Di Vittorio Venditti
Si Può Parlare Ancora Di Sport?
Premessa. Oggi avrei dovuto parlare seriamente d’altro: Sono giusti vent’anni che la mia vita è cambiata per effetto del fatto che sono un diavolo che evidentemente non ha meritata quell’Angelo che quel giorno di giusti vent’anni fa, prese il volo per tornare fra le braccia dell’Eterno Padre: CIAO SIMMI’
Tornando a bomba. La farneticazione che segue, indegnamente sta partecipando al 4° Premio Pietro Fasolino su istigazione dell’organizzatore di tale concorso, nonché mio collaboratore, il giornalista Stefano Venditti. Sembrava che gli articoli dovessero essere inediti, per cui fino ad oggi ho evitato di pubblicare questo scritto; siccome l’embargo è stato frutto di un malinteso, ecco cosa mi è frullato per la testa, prima che arrivassi a concludere una decina di giorni fa con ciò che già hai potuto leggere qui.
In questi ultimi cinque anni, sono stato coinvolto sempre di più nello scrivere di sport e di conseguenza nel conoscerne il significato per chi lo pratica. Io no, non pratico sport e chi mi conosce lo vede dalla stazza. Ma è davvero la pigrizia, alla base di questa mia ritrosia nell’avvicinarmi a ciò che la maggior parte dell’umanità ritiene il toccasana per vivere meglio la propria vita?
Come detto, ne scrivo e qualche volta mi appassiono, invidiando chi magari arriva ultimo in classifica con la gioia e l’essere appagato, tipico di chi vince una gara. Mi sono ritrovato a fare il tifo per Campioni che gareggiano in sport dei quali non conoscevo fino al giorno prima, neppure l’esistenza. Poi, quando la passione iniziava ad impossessarsi del mio modo di vedere lo sport, ecco l’inghippo: Lo sportivo, per continuare ad esser tale, deve assoggettarsi al Dio Danaro; diversamente la gara finisce, senza se e senza ma.

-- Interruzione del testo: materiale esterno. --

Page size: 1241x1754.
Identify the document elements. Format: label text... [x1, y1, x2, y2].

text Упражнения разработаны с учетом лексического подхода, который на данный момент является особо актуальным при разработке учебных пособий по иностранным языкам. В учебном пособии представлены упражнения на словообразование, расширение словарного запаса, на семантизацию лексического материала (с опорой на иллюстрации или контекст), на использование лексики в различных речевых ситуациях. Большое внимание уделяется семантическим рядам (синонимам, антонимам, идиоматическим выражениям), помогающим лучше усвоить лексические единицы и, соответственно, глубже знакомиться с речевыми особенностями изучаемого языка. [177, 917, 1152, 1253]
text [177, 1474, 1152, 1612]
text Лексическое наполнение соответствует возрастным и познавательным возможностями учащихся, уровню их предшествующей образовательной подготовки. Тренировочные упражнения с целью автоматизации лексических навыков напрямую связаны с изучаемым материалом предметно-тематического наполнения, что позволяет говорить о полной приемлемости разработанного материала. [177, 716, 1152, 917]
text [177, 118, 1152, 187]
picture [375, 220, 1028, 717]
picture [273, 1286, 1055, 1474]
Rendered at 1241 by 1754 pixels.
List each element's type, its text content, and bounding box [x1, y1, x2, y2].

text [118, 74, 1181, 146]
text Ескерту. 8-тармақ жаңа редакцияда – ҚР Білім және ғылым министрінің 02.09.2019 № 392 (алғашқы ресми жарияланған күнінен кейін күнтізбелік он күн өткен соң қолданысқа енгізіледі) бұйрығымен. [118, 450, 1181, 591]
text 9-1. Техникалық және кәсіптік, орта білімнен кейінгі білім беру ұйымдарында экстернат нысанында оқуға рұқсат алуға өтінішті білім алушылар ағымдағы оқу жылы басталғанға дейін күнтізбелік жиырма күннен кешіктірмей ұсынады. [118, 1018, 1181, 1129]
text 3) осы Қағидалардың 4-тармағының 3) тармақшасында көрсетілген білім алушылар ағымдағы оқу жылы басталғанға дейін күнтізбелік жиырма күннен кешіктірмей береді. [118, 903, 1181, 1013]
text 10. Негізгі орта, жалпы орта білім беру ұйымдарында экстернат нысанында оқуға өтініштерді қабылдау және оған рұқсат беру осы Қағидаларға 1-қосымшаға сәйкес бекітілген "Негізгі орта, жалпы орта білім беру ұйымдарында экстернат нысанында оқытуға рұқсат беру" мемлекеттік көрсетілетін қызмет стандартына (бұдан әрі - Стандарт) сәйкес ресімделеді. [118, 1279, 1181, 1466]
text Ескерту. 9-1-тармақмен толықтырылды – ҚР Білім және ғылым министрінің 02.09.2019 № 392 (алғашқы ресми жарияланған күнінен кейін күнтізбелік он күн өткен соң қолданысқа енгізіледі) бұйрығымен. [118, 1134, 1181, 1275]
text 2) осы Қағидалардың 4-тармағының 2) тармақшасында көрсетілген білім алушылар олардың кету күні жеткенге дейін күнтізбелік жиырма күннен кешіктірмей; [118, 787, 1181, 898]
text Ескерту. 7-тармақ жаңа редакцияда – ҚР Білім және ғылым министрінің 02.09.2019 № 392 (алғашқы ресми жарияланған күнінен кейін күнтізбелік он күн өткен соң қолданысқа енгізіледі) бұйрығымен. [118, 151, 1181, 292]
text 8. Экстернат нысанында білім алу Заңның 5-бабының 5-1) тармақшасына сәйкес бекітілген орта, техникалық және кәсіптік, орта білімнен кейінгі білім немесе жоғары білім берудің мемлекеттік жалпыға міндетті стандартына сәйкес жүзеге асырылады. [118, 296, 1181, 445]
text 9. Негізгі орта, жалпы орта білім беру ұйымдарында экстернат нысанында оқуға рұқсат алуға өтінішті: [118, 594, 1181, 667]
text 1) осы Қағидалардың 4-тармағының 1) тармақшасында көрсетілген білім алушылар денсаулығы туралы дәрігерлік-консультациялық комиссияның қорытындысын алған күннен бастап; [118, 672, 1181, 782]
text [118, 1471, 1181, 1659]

Passi per il calcio, dove pur di assicurarsi soldi e considerazione, si arriva all’adulterio ed al rinnegare il futuro della propria costituenda famiglia, com’è accaduto a Gambatesa a fine duemilaquattordici, in un luogo che ha più squadre di calcio che abitanti e dove per partecipare a campionati di “eccellenza” si spende per iscriversi l’equivalente dell’anticipo per l’acquisto di un appartamento. Si tolleri che in formula uno, in ossequio al profitto, si arrivi ad estromettere un circuito come quello storico di Monza dai prossimi calendari, operazione che viene definita sportiva. Si guardi con occhio disattento quanto accade nel ciclismo, professionistico e non solo, dove il doping la fa da padrone, con conseguenze future non proprio benefiche per quei cosiddetti atleti. Ma credo che inizi ad essere poco tollerabile quanto accade ad esempio nel campo dell’equitazione molisana, dove un campione europeo e mondiale, per poter continuare la sua pratica sportiva senza svenare la famiglia, è costretto a cambiare regione, vendendosi a chi è più e meglio organizzato.
Si chiama ancora sport tutto questo?
Si può ancora far finta di niente, turandosi il naso in nome della convivenza e dell’amicizia?
Io e lo sport siamo agli antipodi e con tutto lo sforzo che posso fare, non riesco proprio a vedere questa “figura”. Non riesco a vederne i benefici per il corpo e per lo spirito. La mia vista è nulla per via della nebbia generata da danaro ed opportunismi che poi mi costringono a sfogarmi con scritti del genere, da presentare a chi, forse più sveglio di me, riesce a vedere ciò che per me è invisibile.
Allora, che dire: Pietro Fasolino fu persona da ricordare per lo sport; ma quale sport? Dov’è quello sport per il quale Fasolino ha dimostrato tutto il proprio amore?